Sin embargo, existen monumentos como el de Cristóbal Colón en Richmond Virginia, que se acaba de remover de su sitio debido a las protestas. Desde el comienzo de su creación en 1925, el consejo de la ciudad la rechazó argumentando que el famoso personaje que había descubierto América no tenía porque estar representado en la ciudad ya que era un extranjero y era católico, y mucho menos ser presentado al lado de los confederados. Se le dio otro espacio, alejado, el cual en el 2010 fue reclamado como el sitio donde la tribu indígena Powhatan había vivido anteriormente. De allí en adelante, la estatua fue vandalizada en muchas ocasiones en protesta por los derechos de los indígenas. Finalmente, este pasado mayo, la multitud, en protesta por la muerte de George Floyd tomó la imagen de Cristóbal Colón aventándola al lago. El arte es parte de la expresión social y Ferruccio Legnaioli, el escultor de la pieza en cuestión, creó esta obra ordenada por la comunidad italiana en Richmond para regalarla a la ciudad. Muchas piezas de arte se han destruido en la historia, y no será ni la primera ni la última vez que esto suceda, y aunque la escultura de Colón se rescató y se guardó, no es posible extirpar la historia. Queremos quitar una espina del pie, pero lo que realmente tenemos es un hacha en la espalda.

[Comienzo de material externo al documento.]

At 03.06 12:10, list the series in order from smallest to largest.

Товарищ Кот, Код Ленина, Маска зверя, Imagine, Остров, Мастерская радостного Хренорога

La historia crea héroes, pero en muchas ocasiones se olvida de los hombres. George Washington, el líder de la independencia de Estados Unidos, es la imagen más importante de la historia estadounidense junto con Abraham Lincoln. Sin embargo, Washington fue un hombre de su tiempo, tenía negocios, era dueño de esclavos, pero no podemos negar que fue un personaje clave para la fundación de este país. El pasado junio, la estatua del prócer en Portland Oregón fue volcada por los protestadores. La gente clama justicia e igualdad. ¿Será que también cambiarán la imagen del billete de un dólar?

6 Comentarios

  1. Además de las connotaciones políticas y la constrastacion con el momento presente, es necesaria la valoración del monumento en términos de su contribución al arte.

  2. Muy interesante e instructivo articulo deja mucho que pensar en estos momentos tan difíciles en que el mundo reacciona en diferentes formas esperamos
    siempre tus comentarios muy actuales.